Page images and extracted text:
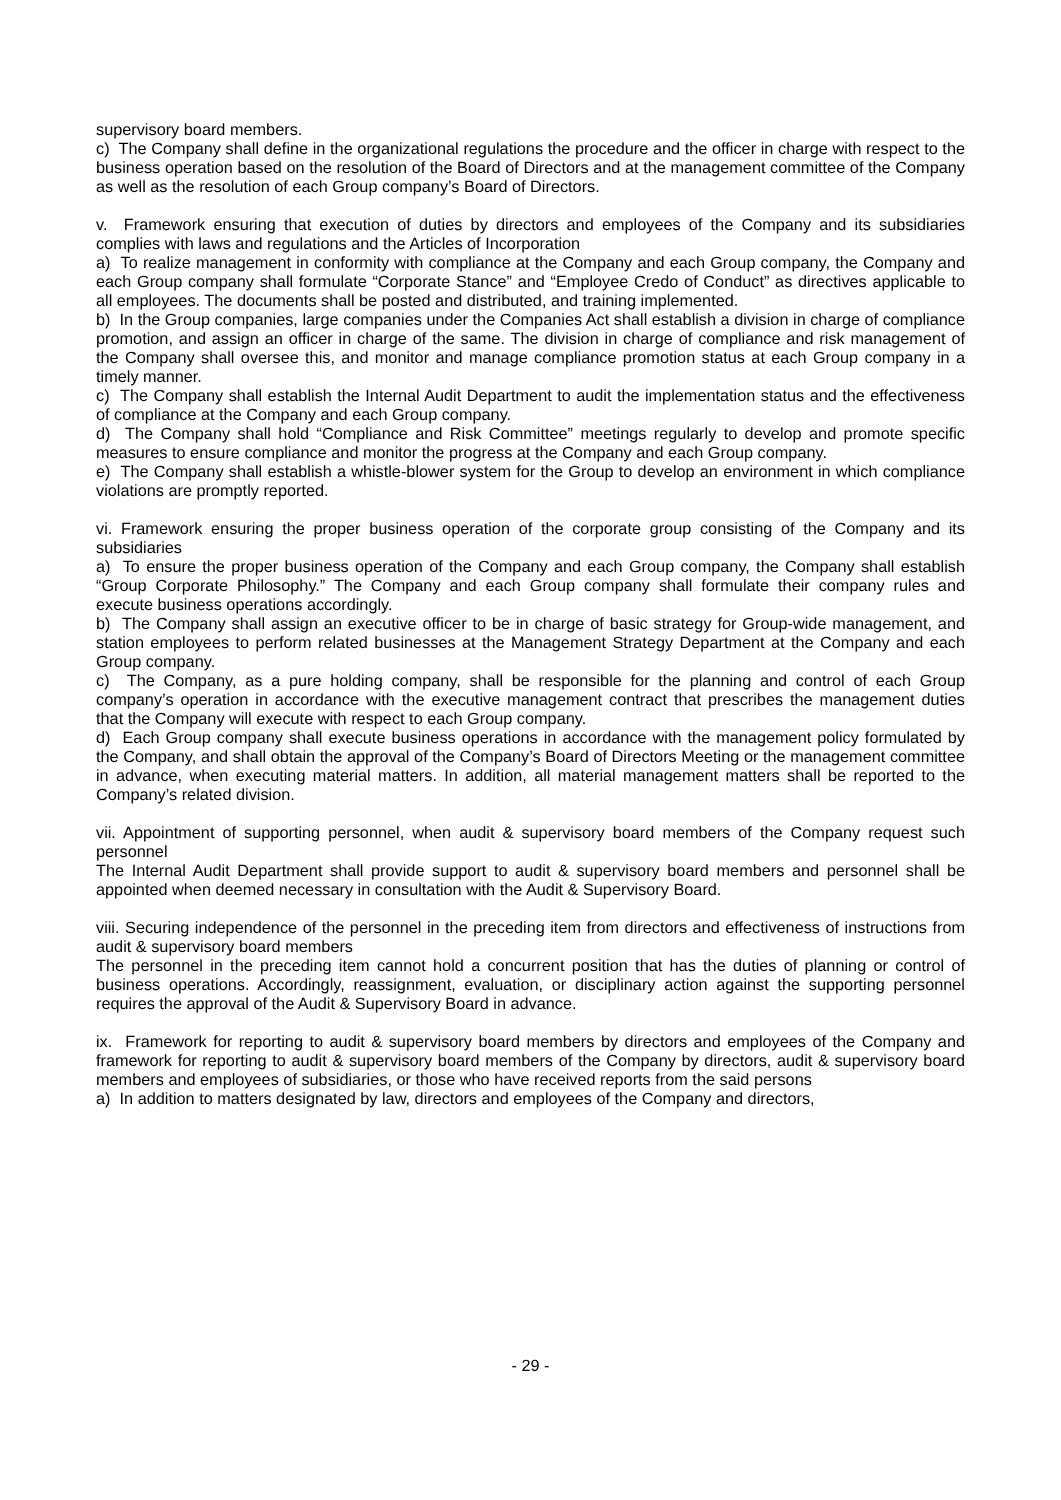supervisory board members.
c) The Company shall define in the organizational regulations the procedure and the officer in charge with respect to the business operation based on the resolution of the Board of Directors and at the management committee of the Company as well as the resolution of each Group company’s Board of Directors.
v. Framework ensuring that execution of duties by directors and employees of the Company and its subsidiaries complies with laws and regulations and the Articles of Incorporation
a) To realize management in conformity with compliance at the Company and each Group company, the Company and each Group company shall formulate “Corporate Stance” and “Employee Credo of Conduct” as directives applicable to all employees. The documents shall be posted and distributed, and training implemented.
b) In the Group companies, large companies under the Companies Act shall establish a division in charge of compliance promotion, and assign an officer in charge of the same. The division in charge of compliance and risk management of the Company shall oversee this, and monitor and manage compliance promotion status at each Group company in a timely manner.
c) The Company shall establish the Internal Audit Department to audit the implementation status and the effectiveness of compliance at the Company and each Group company.
d) The Company shall hold “Compliance and Risk Committee” meetings regularly to develop and promote specific measures to ensure compliance and monitor the progress at the Company and each Group company.
e) The Company shall establish a whistle-blower system for the Group to develop an environment in which compliance violations are promptly reported.
vi. Framework ensuring the proper business operation of the corporate group consisting of the Company and its subsidiaries
a) To ensure the proper business operation of the Company and each Group company, the Company shall establish “Group Corporate Philosophy.” The Company and each Group company shall formulate their company rules and execute business operations accordingly.
b) The Company shall assign an executive officer to be in charge of basic strategy for Group-wide management, and station employees to perform related businesses at the Management Strategy Department at the Company and each Group company.
c) The Company, as a pure holding company, shall be responsible for the planning and control of each Group company’s operation in accordance with the executive management contract that prescribes the management duties that the Company will execute with respect to each Group company.
d) Each Group company shall execute business operations in accordance with the management policy formulated by the Company, and shall obtain the approval of the Company’s Board of Directors Meeting or the management committee in advance, when executing material matters. In addition, all material management matters shall be reported to the Company’s related division.
vii. Appointment of supporting personnel, when audit & supervisory board members of the Company request such personnel
The Internal Audit Department shall provide support to audit & supervisory board members and personnel shall be appointed when deemed necessary in consultation with the Audit & Supervisory Board.
viii. Securing independence of the personnel in the preceding item from directors and effectiveness of instructions from audit & supervisory board members
The personnel in the preceding item cannot hold a concurrent position that has the duties of planning or control of business operations. Accordingly, reassignment, evaluation, or disciplinary action against the supporting personnel requires the approval of the Audit & Supervisory Board in advance.
ix. Framework for reporting to audit & supervisory board members by directors and employees of the Company and framework for reporting to audit & supervisory board members of the Company by directors, audit & supervisory board members and employees of subsidiaries, or those who have received reports from the said persons
a) In addition to matters designated by law, directors and employees of the Company and directors,
- 29 -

- The task
The answer should consist only of the lines from the one containing "ix. Framework for" through the last line of the data, given again exactly.

- Finished exercise
ix. Framework for reporting to audit & supervisory board members by directors and employees of the Company and framework for reporting to audit & supervisory board members of the Company by directors, audit & supervisory board members and employees of subsidiaries, or those who have received reports from the said persons
a) In addition to matters designated by law, directors and employees of the Company and directors,
- 29 -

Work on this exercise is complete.